About this task: Every line of the records below from the line with "text: (808, 268) -> (832, 308), moved" up to and including the line with "text: (961, 400) -> (1219, 433), moved" must be reproduced exactly, and no line outside that range.

Extracted records:

*-*-*

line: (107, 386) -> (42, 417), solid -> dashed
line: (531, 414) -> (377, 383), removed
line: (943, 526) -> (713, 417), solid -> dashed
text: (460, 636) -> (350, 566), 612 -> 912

*-*-*

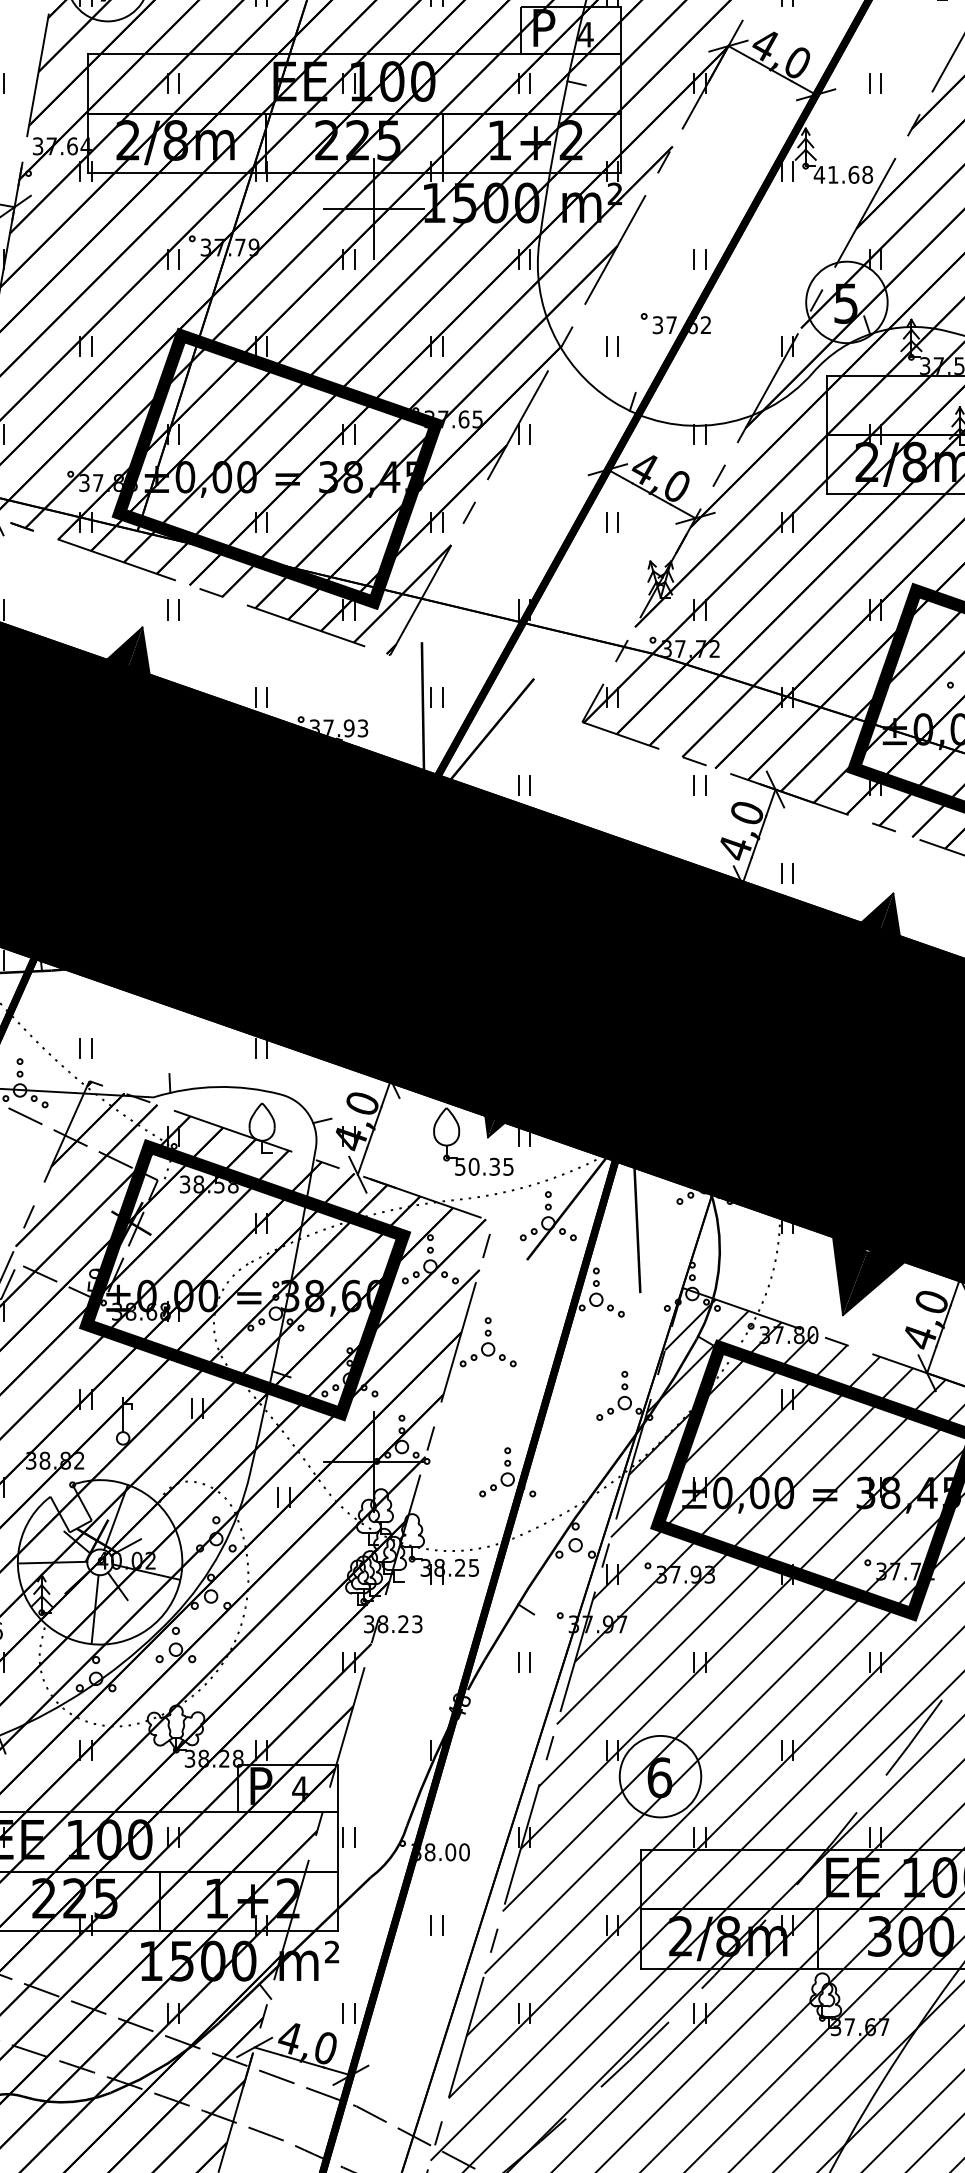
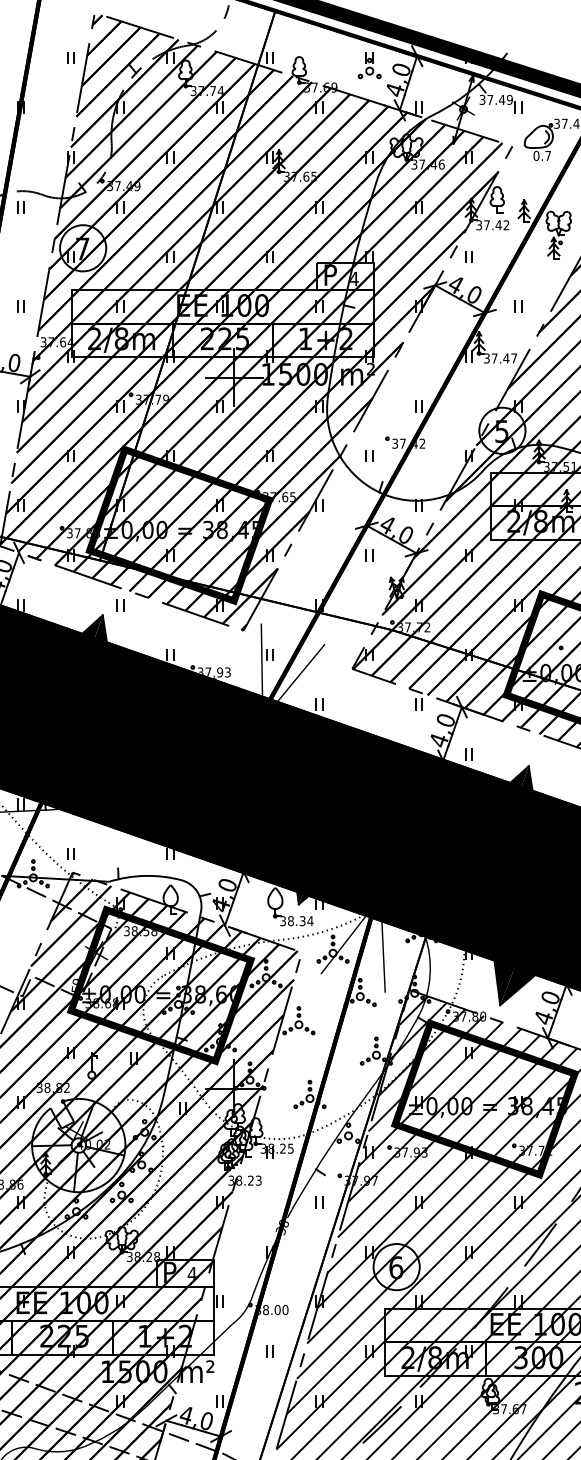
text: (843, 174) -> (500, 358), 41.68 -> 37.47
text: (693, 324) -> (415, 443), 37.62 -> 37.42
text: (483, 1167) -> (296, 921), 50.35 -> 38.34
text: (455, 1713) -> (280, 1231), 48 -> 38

*-*-*

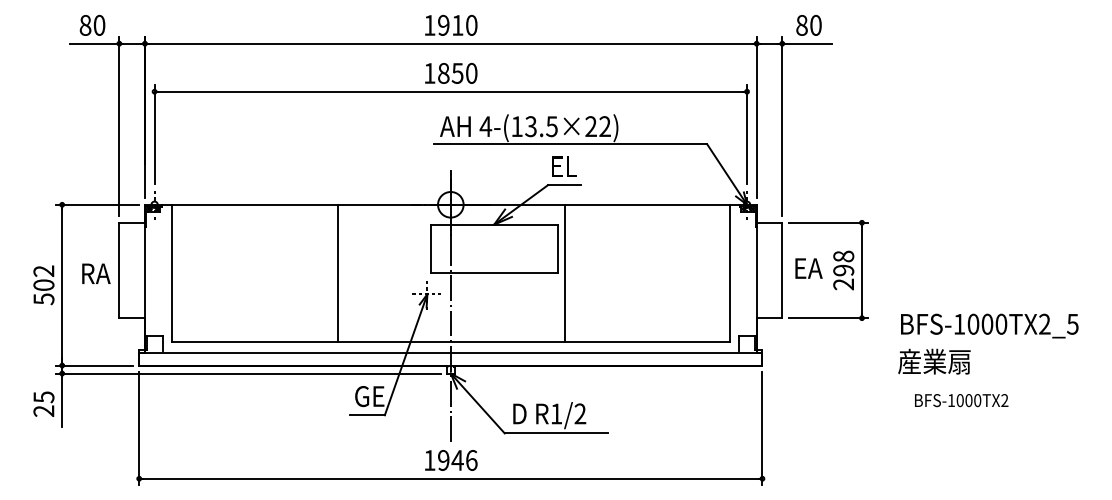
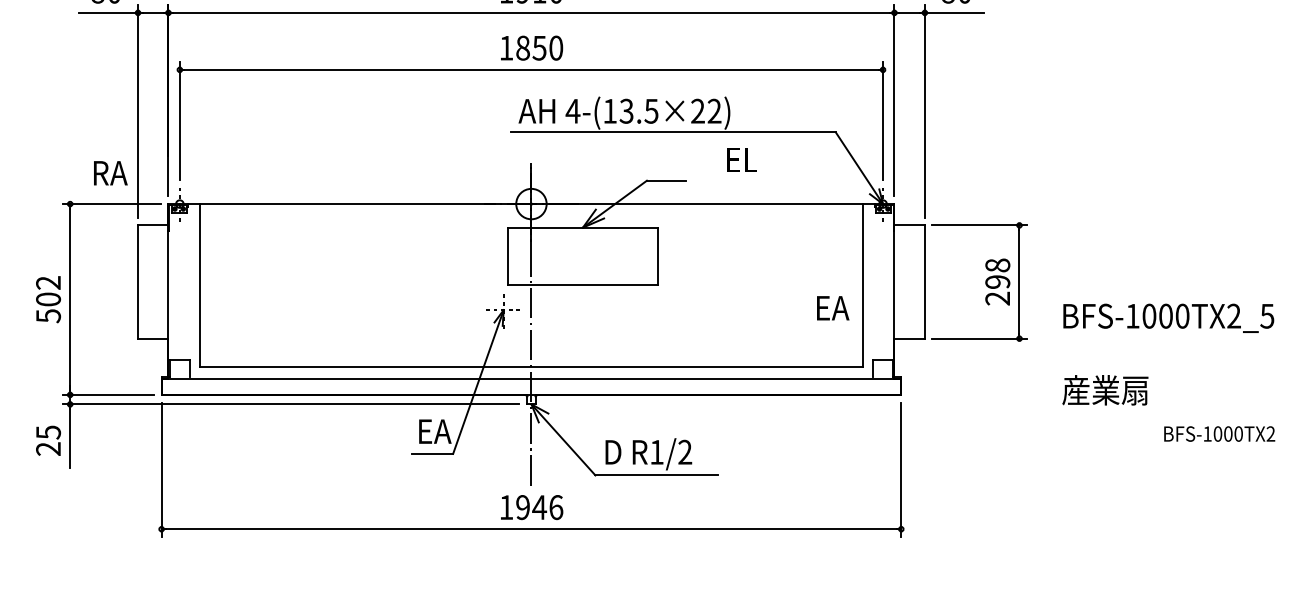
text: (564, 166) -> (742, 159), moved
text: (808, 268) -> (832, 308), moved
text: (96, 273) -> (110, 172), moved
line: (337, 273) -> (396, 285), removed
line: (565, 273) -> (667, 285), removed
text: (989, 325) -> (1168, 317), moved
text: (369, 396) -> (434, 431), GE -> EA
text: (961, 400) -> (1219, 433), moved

*-*-*

Task output:
text: (808, 268) -> (832, 308), moved
text: (96, 273) -> (110, 172), moved
line: (337, 273) -> (396, 285), removed
line: (565, 273) -> (667, 285), removed
text: (989, 325) -> (1168, 317), moved
text: (369, 396) -> (434, 431), GE -> EA
text: (961, 400) -> (1219, 433), moved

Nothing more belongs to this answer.